Et puis l’équipage se tut, car ce cri était celui de l’instinct vital qui avait prédominé un instant sur l’habitude et la volonté. Ce cri, poussé par l’homme et non par le marin, avait été la dernière expression d’une nature qui devait faire place à l’abnégation du soi, au dévouement et au sang-froid, au milieu des affreux périls que cet événement présageait. L’équipage redevint donc calme et impassible ; le sifflet de maître la Joie retentit, et chacun se rendit à son poste, sans craindre et sans mépriser le danger. On attendait le lieutenant, qui était descendu chez le commandant. Alice et sa tante s’y trouvaient, et étaient dans un état de stupeur difficile à décrire.

— Mesdames, dit Pierre, tout n’est pas entièrement perdu ; mais il y a beaucoup à craindre ! Veuillez descendre dans le carré, sous la conduite du docteur.

Alice et sa tante descendirent.

— Monsieur, dit Pierre à Szaffie, le concours d’un homme de cœur ne peut qu’être fort utile dans une telle circonstance. Voulez-vous bien monter sur le pont ? — À vos ordres, monsieur, dit Szaffie. Seulement je prends quelques papiers.

Il entra un instant dans sa chambre, prit une bourse, une boite de vermeil assez grande, et monta sur le pont.

Pierre resta seul avec le commandant, pâle, défait, entièrement démoralisé.

— Monsieur, lui dit Pierre, par votre ignorance vous venez de faire échouer la corvette, en donnant raison à Bidaud contre Merval. La route que ce dernier officier indiquait était la seule, la bonne. Ceci n’a rien d’étonnant et devait arriver… Ah ! monsieur ! monsieur ! les protecteurs imprudents qui vous ont nommé vont peut-être avoir à se reprocher d’affreux malheurs. Enfin, le mal est irréparable ; mais, comme je n’ai pas envie de vous voir recommencer la scène de l’autre jour, vous ne quitterez pas cette chambre.
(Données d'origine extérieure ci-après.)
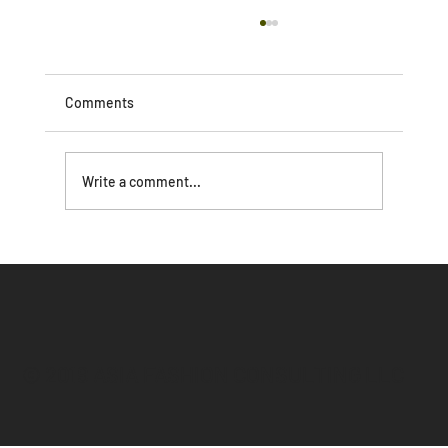
Comments
Write a comment...
２０２５年１１月、国際ファッションセ
ンター株式会社「東東京ものづくり商店
街」のタイ・バンコクでの合同展示会の
運営をサポートしました。
© 2019 ASIA FASHION CONSULTING LLC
Le bon marquis fut allégé d’un poids énorme.

— Vous allez vous coucher dans votre cadre. Je dirai qu’à la dernière secousse, un de vos meubles vous a grièvement blessé, que vous ne pouvez paraître sur le pont. — Lieutenant, nous sommes donc perdus ? — Ça se peut. Mais comme vous pouvez avoir peur et monter en haut, je vais vous enfermer ici. Quand il n’y aura plus que vous et moi à bord, alors je viendrai vous ouvrir, et nous nous embarquerons les derniers ; c’est dans l’ordre. — Mais, mon Dieu ! dit le marquis en se dressant sur son séant ; si…

Pierre était déjà dehors, et le marquis entendit le bruit des serrures des trois portes, que le lieutenant ferma successivement. Quand Pierre reparut sur le pont, il était revêtu de son grand uniforme, comme en un jour de combat ou de fête.

Il monta sur le banc de quart.

— Enfants ! dit-il, tout n’est pas désespéré. Il faut de l’ordre dans ce que nous allons tenter pour relever la corvette. Le commandant vient d’être dangereusement blessé et ne peut paraître ; mais j’ai reçu ses instructions, et il veille sur vous. Si nos efforts ne peuvent rien, alors, ayant fait notre devoir, nous abandonnerons la corvette, en sauvant les femmes, les malades, les mousses, les novices d’abord, puis vous, puis les officiers, et moi et le commandant les derniers. Je compte sur vous, comptez sur moi.